Action item —
Which lines in the records contain the word "FAIR" with matching case? Find and copy each of them.

━━━━━ Data records

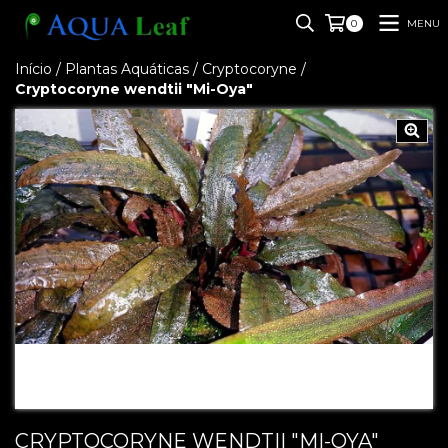
MENU
0
Início
/
Plantas Aquáticas
/
Cryptocoryne
/
Cryptocoryne wendtii "Mi-Oya"
CRYPTOCORYNE WENDTII "MI-OYA"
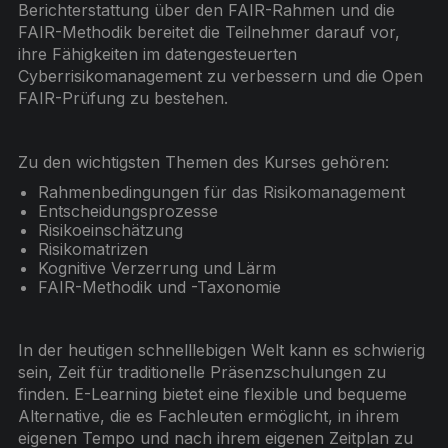
Berichterstattung über den FAIR-Rahmen und die
FAIR-Methodik bereitet die Teilnehmer darauf vor,
ihre Fähigkeiten im datengesteuerten
Cyberrisikomanagement zu verbessern und die Open
FAIR-Prüfung zu bestehen.
Zu den wichtigsten Themen des Kurses gehören:
Rahmenbedingungen für das Risikomanagement
Entscheidungsprozesse
Risikoeinschätzung
Risikomatrizen
Kognitive Verzerrung und Lärm
FAIR-Methodik und -Taxonomie
In der heutigen schnelllebigen Welt kann es schwierig
sein, Zeit für traditionelle Präsenzschulungen zu
finden. E-Learning bietet eine flexible und bequeme
Alternative, die es Fachleuten ermöglicht, in ihrem
eigenen Tempo und nach ihrem eigenen Zeitplan zu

━━━━━━━━━━

The completed task —
Berichterstattung über den FAIR-Rahmen und die
FAIR-Methodik bereitet die Teilnehmer darauf vor,
FAIR-Prüfung zu bestehen.
FAIR-Methodik und -Taxonomie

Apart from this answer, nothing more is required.